Saved entries:
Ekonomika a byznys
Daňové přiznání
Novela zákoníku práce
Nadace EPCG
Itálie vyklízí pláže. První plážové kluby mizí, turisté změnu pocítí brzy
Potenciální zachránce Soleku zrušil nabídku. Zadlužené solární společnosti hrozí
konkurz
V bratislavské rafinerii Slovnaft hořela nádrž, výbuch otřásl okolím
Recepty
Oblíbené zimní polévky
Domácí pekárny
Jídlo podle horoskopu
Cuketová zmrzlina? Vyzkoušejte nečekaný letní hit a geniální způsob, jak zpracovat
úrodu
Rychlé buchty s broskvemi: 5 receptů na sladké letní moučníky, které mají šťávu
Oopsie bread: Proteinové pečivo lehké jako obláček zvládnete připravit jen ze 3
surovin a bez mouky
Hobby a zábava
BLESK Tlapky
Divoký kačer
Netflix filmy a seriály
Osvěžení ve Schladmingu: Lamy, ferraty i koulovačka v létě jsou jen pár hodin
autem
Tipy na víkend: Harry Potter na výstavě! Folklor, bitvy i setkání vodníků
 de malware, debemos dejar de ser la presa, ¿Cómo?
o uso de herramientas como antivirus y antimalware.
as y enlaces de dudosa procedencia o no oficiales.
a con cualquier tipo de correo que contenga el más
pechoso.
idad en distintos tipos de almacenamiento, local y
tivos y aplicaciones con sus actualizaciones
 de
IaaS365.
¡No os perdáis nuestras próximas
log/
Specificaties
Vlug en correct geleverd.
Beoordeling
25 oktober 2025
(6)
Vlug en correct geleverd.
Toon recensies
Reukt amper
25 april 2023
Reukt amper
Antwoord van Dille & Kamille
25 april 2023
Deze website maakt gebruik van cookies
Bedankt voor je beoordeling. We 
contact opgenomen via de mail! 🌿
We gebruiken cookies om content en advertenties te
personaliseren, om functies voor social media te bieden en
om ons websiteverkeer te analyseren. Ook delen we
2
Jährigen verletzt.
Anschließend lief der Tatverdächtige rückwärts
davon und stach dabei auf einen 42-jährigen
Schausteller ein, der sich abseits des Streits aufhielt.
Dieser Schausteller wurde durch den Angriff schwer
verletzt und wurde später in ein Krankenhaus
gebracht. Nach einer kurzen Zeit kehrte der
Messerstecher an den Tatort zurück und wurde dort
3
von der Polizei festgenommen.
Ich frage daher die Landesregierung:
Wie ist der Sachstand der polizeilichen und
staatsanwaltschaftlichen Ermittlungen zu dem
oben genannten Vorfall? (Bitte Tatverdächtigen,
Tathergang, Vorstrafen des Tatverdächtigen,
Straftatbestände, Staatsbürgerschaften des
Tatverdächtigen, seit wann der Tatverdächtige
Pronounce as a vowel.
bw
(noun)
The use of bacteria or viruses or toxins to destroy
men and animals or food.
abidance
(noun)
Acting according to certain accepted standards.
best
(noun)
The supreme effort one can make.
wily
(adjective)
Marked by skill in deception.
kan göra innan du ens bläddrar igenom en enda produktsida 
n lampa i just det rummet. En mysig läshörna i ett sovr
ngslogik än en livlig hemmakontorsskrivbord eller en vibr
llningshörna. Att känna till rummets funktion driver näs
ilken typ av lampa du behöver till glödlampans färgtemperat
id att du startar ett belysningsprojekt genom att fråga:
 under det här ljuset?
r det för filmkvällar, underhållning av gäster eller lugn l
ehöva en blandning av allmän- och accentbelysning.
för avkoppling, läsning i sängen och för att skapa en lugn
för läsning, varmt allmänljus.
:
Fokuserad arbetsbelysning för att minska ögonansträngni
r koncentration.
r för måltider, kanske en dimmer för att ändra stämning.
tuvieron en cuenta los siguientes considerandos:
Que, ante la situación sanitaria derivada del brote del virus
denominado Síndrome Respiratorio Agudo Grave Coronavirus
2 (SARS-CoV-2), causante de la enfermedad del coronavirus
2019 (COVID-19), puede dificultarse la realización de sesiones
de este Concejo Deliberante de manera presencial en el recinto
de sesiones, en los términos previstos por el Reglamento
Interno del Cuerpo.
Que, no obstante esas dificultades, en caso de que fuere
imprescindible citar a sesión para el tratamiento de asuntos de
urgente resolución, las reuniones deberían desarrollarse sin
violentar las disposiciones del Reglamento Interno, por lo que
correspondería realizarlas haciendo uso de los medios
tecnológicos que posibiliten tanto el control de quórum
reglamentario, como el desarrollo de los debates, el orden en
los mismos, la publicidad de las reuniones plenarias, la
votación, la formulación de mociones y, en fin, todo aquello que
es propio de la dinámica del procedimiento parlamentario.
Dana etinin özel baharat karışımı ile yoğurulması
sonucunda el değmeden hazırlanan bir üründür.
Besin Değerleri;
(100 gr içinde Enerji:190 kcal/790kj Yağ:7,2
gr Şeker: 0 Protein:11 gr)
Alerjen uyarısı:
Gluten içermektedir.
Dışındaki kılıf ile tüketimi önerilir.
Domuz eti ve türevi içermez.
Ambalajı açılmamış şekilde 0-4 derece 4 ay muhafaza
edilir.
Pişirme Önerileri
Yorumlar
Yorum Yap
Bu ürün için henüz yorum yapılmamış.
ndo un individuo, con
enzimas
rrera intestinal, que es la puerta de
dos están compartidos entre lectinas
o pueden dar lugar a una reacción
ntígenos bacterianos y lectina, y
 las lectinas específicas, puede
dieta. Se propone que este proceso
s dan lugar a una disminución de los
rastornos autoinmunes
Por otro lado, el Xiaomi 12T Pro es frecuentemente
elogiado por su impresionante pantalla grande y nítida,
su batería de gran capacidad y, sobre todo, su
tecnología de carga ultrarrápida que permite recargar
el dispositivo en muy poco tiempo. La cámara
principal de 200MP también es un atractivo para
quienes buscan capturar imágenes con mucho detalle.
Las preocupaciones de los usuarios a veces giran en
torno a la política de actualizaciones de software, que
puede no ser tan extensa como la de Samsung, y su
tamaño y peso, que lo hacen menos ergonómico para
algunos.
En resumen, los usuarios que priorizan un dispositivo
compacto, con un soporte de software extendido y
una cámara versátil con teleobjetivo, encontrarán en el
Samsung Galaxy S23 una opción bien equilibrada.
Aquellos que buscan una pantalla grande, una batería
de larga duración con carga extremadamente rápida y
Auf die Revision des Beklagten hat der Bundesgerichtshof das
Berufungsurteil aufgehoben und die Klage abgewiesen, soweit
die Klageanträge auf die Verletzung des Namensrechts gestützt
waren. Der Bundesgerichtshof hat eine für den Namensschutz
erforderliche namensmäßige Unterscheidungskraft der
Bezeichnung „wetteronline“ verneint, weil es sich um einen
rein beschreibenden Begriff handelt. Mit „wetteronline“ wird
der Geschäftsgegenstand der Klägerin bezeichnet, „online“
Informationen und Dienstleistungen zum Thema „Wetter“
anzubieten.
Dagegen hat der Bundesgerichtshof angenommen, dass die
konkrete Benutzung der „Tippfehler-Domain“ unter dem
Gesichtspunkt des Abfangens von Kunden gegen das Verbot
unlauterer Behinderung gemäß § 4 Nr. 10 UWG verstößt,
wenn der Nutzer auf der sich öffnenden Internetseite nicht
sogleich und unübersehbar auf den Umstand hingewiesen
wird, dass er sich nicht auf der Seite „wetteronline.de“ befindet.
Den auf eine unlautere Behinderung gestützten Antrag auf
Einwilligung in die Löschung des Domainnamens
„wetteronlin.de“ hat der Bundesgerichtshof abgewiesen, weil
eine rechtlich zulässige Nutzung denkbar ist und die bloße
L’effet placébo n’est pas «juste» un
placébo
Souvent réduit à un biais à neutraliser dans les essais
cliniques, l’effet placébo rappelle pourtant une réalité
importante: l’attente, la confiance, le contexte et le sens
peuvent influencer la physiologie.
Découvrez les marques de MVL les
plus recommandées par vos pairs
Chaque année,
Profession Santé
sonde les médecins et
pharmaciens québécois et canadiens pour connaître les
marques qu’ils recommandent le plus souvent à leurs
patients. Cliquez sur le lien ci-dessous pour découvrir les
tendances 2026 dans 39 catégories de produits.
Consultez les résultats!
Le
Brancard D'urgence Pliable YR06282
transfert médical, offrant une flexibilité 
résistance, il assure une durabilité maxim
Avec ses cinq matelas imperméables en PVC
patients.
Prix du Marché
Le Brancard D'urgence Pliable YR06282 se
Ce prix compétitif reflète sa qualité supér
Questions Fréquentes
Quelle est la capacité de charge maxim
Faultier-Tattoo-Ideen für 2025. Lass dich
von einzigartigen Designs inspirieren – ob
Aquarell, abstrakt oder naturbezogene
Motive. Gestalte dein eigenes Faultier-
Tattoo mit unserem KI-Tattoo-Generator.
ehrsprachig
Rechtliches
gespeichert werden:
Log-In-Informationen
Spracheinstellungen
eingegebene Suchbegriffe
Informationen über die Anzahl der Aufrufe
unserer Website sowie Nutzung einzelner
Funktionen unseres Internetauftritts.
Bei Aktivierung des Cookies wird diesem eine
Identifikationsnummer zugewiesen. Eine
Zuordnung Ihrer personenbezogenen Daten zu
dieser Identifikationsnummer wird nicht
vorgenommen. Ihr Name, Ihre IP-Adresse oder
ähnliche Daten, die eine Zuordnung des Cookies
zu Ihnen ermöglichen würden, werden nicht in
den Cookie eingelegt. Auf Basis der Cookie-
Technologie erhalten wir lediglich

WHAT IS BEING ASKED:
I'd like the lines above from the one with "Domuz eti ve türevi içermez." up to and including the one with "rastornos autoinmunes" copied exactly, with no other lines.

TASK ANSWER:
Domuz eti ve türevi içermez.
Ambalajı açılmamış şekilde 0-4 derece 4 ay muhafaza
edilir.
Pişirme Önerileri
Yorumlar
Yorum Yap
Bu ürün için henüz yorum yapılmamış.
ndo un individuo, con
enzimas
rrera intestinal, que es la puerta de
dos están compartidos entre lectinas
o pueden dar lugar a una reacción
ntígenos bacterianos y lectina, y
 las lectinas específicas, puede
dieta. Se propone que este proceso
s dan lugar a una disminución de los
rastornos autoinmunes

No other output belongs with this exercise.